▶ **Transcribed page contents**:
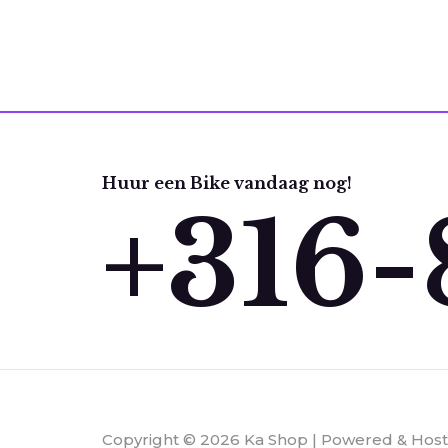
Huur een Bike vandaag nog!
+316-
Copyright © 2026 Ka Shop | Powered & Hos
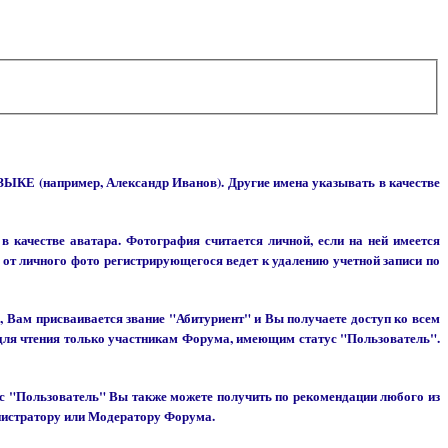
 (например, Александр Иванов). Другие имена указывать в качестве
 качестве аватара. Фотография считается личной, если на ней имеется
от личного фото регистрирующегося ведет к удалению учетной записи по
 Вам присваивается звание "Абитуриент" и Вы получаете доступ ко всем
 для чтения только участникам Форума, имеющим статус "Пользователь".
тус "Пользователь" Вы также можете получить по рекомендации любого из
нистратору или Модератору Форума.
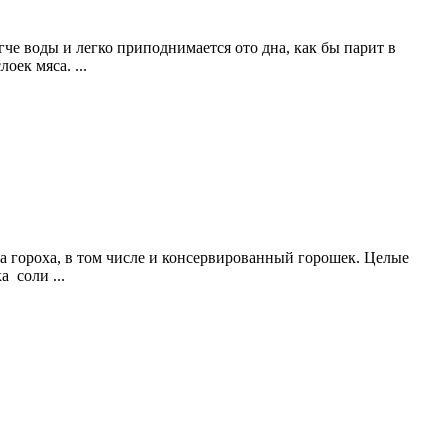
гче воды и легко приподнимается ото дна, как бы парит в
оек мяса. ...
та гороха, в том числе и консервированный горошек. Целые
 соли ...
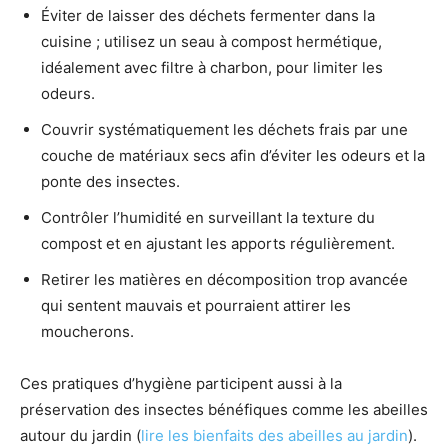
Éviter de laisser des déchets fermenter dans la
cuisine ; utilisez un seau à compost hermétique,
idéalement avec filtre à charbon, pour limiter les
odeurs.
Couvrir systématiquement les déchets frais par une
couche de matériaux secs afin d’éviter les odeurs et la
ponte des insectes.
Contrôler l’humidité en surveillant la texture du
compost et en ajustant les apports régulièrement.
Retirer les matières en décomposition trop avancée
qui sentent mauvais et pourraient attirer les
moucherons.
Ces pratiques d’hygiène participent aussi à la
préservation des insectes bénéfiques comme les abeilles
autour du jardin (
lire les bienfaits des abeilles au jardin
).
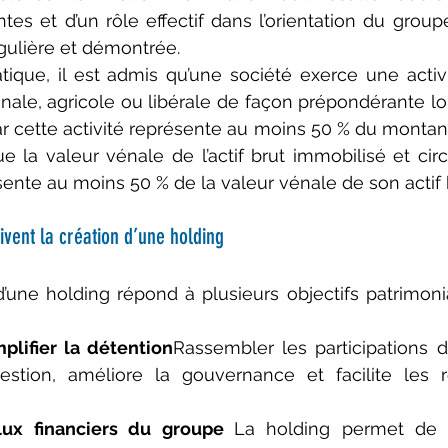
tes et d’un rôle effectif dans l’orientation du groupe. 
égulière et démontrée.
atique, il est admis qu’une société exerce une activit
anale, agricole ou libérale de façon prépondérante lor
par cette activité représente au moins 50 % du montant
que la valeur vénale de l’actif brut immobilisé et circ
sente au moins 50 % de la valeur vénale de son actif b
ivent la création d’une holding
’une holding répond à plusieurs objectifs patrimoni
mplifier la détention
Rassembler les participations 
gestion, améliore la gouvernance et facilite les re
flux financiers du groupe 
La holding permet de ce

▶ **What the task requires**:
Could you switch "compost" to "terreau" wherever it occurs in the entries above and write them out again with nothing else changed, leaving the pictures out?

▶ **Exercise solution**:
Huur een Bike vandaag nog!
+316-
Copyright © 2026 Ka Shop | Powered & Hos
 (например, Александр Иванов). Другие имена указывать в качестве
 качестве аватара. Фотография считается личной, если на ней имеется
от личного фото регистрирующегося ведет к удалению учетной записи по
 Вам присваивается звание "Абитуриент" и Вы получаете доступ ко всем
 для чтения только участникам Форума, имеющим статус "Пользователь".
тус "Пользователь" Вы также можете получить по рекомендации любого из
нистратору или Модератору Форума.
гче воды и легко приподнимается ото дна, как бы парит в
оек мяса. ...
та гороха, в том числе и консервированный горошек. Целые
 соли ...
Éviter de laisser des déchets fermenter dans la
cuisine ; utilisez un seau à terreau hermétique,
idéalement avec filtre à charbon, pour limiter les
odeurs.
Couvrir systématiquement les déchets frais par une
couche de matériaux secs afin d’éviter les odeurs et la
ponte des insectes.
Contrôler l’humidité en surveillant la texture du
terreau et en ajustant les apports régulièrement.
Retirer les matières en décomposition trop avancée
qui sentent mauvais et pourraient attirer les
moucherons.
Ces pratiques d’hygiène participent aussi à la
préservation des insectes bénéfiques comme les abeilles
autour du jardin (
lire les bienfaits des abeilles au jardin
).
tes et d’un rôle effectif dans l’orientation du groupe. 
égulière et démontrée.
atique, il est admis qu’une société exerce une activit
anale, agricole ou libérale de façon prépondérante lor
par cette activité représente au moins 50 % du montant
que la valeur vénale de l’actif brut immobilisé et circ
sente au moins 50 % de la valeur vénale de son actif b
ivent la création d’une holding
’une holding répond à plusieurs objectifs patrimoni
mplifier la détention
Rassembler les participations 
gestion, améliore la gouvernance et facilite les re
flux financiers du groupe 
La holding permet de ce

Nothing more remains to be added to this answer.